January 17, 2019
It was announced on Thursday that, by next year, individuals with opioid use disorder in Philadelphia will be able to access medication-assisted treatment (MAT) through any of the 80 residential drug treatment programs under contract with the city.
While some form of MAT has been available at most treatment facilities — about 65 percent to date — the city's Behavioral Health Department has issued, and will enforce, a contract mandate to achieve 100 percent MAT availability by January 2020.
Residential programs that do not offer MAT by the beginning of next year will not have their provider agreement renewed, officials said.

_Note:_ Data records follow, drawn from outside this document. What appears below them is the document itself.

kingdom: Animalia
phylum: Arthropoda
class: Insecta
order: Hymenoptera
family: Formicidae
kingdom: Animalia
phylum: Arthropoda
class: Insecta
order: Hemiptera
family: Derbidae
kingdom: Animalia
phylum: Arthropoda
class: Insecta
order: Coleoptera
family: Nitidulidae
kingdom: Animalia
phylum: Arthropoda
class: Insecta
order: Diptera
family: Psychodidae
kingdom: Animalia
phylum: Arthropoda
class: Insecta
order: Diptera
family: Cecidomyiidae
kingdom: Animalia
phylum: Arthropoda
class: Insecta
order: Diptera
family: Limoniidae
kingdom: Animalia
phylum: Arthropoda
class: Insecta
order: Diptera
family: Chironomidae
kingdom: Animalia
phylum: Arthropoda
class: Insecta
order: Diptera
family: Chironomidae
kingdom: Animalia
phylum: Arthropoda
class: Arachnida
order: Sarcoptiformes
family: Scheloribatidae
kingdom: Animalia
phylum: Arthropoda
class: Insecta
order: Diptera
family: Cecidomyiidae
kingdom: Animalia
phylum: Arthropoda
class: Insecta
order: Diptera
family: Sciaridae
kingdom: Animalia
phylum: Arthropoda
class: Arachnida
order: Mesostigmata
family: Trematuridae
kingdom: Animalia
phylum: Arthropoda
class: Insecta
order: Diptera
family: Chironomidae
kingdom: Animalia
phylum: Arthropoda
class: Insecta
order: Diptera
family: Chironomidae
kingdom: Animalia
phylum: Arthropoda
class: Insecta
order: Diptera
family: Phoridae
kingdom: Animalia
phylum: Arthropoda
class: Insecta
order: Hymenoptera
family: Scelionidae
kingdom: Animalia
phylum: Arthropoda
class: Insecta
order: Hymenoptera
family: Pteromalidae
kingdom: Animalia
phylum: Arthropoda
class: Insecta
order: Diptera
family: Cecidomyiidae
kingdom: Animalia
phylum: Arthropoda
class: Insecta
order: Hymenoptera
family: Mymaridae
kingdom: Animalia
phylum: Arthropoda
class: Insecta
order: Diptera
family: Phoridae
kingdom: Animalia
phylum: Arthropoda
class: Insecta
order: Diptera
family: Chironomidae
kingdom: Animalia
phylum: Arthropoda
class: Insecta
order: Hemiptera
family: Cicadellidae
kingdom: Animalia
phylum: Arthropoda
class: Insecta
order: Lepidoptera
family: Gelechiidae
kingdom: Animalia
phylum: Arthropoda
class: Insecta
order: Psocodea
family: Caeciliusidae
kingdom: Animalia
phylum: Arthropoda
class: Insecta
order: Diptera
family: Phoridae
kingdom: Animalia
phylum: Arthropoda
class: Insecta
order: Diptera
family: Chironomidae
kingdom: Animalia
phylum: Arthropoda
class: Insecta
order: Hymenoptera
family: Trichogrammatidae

Medication-assisted treatment is the most effective treatment available for stabilizing an individual experiencing opioid withdrawal, according to Behavioral Health Commissioner David T. Jones. By curbing cravings and preventing relapse, "It’s helping us keep more people with opioid use disorder alive and in long-term sustainable recovery than any other form of treatment,” he said.
MAT involves the use of either methadone, buprenorphine or the monthly injection Vivitrol to help treat opioid dependence.
The behavioral health department claims the drugs, paired with behavioral therapy and counseling, can reduce mortality rates among individuals with opioid use disorder by more than 50 percent. The expansion of MAT access is the “top strategy in fighting back against the opioid crisis, which continues dominating Philadelphia’s spending on treatment for substance use disorder,” the city said in a statement.
The behavioral health department also has added 3,000 MAT slots for opioid use disorder patients, bringing total capacity to 12,479 slots. About 23 percent – or 2,900 slots – are currently available: 1,070 for methadone and 1,836 for buprenorphine and Vivitrol.